Closures: why are they so useful?
As an OO developer, maybe I have difficulty seeing its value. What added value do they give? Do they fit in an OO world?
Solution 1:
You can see it as a generalization of a class.
Your class holds some state. It has some member variables that its methods can use.
A closure is simply a more convenient way to give a function access to local state.
Rather than having to create a class which knows about the local variable you want the function to use, you can simply define the function on the spot, and it can implicitly access every variable that is currently visible.
When you define a member method in a traditional OOP language, its closure is "all the members visible in this class".
Languages with "proper" closure support simply generalize this, so a function's closure is "all the variables visible here". If "here" is a class, then you have a traditional class method.
If "here" is inside another function, then you have what functional programmers think of as a closure. Your function can now access anything that was visible in the parent function.
So it's just a generalization, removing the silly restriction that "functions can only be defined inside classes", but keeping the idea that "functions can see whatever variables are visible at the point where they're declared".
Solution 2:
Closures don't give you any extra power.
Anything you can achieve with them you can achieve without them.
But they are very usable for making code more clear and readable. And as we all know clean readable short code is a code that is easier to debug and contains fewer bugs.
Let me give you short Java example of possible usage:
button.addActionListener(new ActionListener() {
@Override public void actionPerformed(ActionEvent e) {
System.out.println("Pressed");
}
});
Would be replaced (if Java had closures) with:
button.addActionListener( { System.out.println("Pressed"); } );
Solution 3:
For me, the biggest benefit of closures is when you're writing code that starts a task, leaves the task to run, and specifies what should happen when the task is done. Generally the code that runs at the end of the task needs access to the data that's available at the beginning, and closures make this easy.
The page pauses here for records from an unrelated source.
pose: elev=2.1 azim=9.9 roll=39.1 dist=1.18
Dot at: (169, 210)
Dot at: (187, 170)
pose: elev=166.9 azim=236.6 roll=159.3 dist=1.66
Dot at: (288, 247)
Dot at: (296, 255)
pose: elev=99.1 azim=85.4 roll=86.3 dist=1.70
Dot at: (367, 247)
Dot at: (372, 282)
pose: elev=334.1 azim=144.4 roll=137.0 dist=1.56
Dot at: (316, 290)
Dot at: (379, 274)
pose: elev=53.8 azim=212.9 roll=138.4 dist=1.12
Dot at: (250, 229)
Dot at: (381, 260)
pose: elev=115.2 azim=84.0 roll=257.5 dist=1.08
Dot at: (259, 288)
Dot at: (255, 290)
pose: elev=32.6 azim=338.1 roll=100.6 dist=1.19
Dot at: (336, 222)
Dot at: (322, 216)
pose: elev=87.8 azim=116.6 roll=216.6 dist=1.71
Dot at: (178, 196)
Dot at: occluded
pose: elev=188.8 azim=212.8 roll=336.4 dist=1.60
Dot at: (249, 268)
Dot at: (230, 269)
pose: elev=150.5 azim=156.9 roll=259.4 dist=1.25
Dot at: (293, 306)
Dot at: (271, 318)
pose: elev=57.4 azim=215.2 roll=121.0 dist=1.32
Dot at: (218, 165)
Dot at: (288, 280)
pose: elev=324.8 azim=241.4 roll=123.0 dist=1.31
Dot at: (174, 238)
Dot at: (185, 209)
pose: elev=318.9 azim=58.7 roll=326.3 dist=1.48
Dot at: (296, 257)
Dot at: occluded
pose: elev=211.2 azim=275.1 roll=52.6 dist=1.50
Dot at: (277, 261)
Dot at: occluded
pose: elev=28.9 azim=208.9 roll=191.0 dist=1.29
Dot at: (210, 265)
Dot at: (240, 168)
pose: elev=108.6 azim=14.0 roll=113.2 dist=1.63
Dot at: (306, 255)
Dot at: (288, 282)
For example, a common use in JavaScript is to start an HTTP request. Whoever's starting it probably wants to control what happens when the response arrives. So you'll do something like this:
function sendRequest() {
var requestID = "123";
$.ajax('/myUrl', {
success: function(response) {
alert("Request " + requestID + " returned");
}
});
}
Because of JavaScript's closures, the "requestID" variable is captured inside of the success function. This shows how you can write the request and response functions in the same place, and share variables between them. Without closures, you'd need to pass in requestID as an argument, or create an object containing requestID and the function.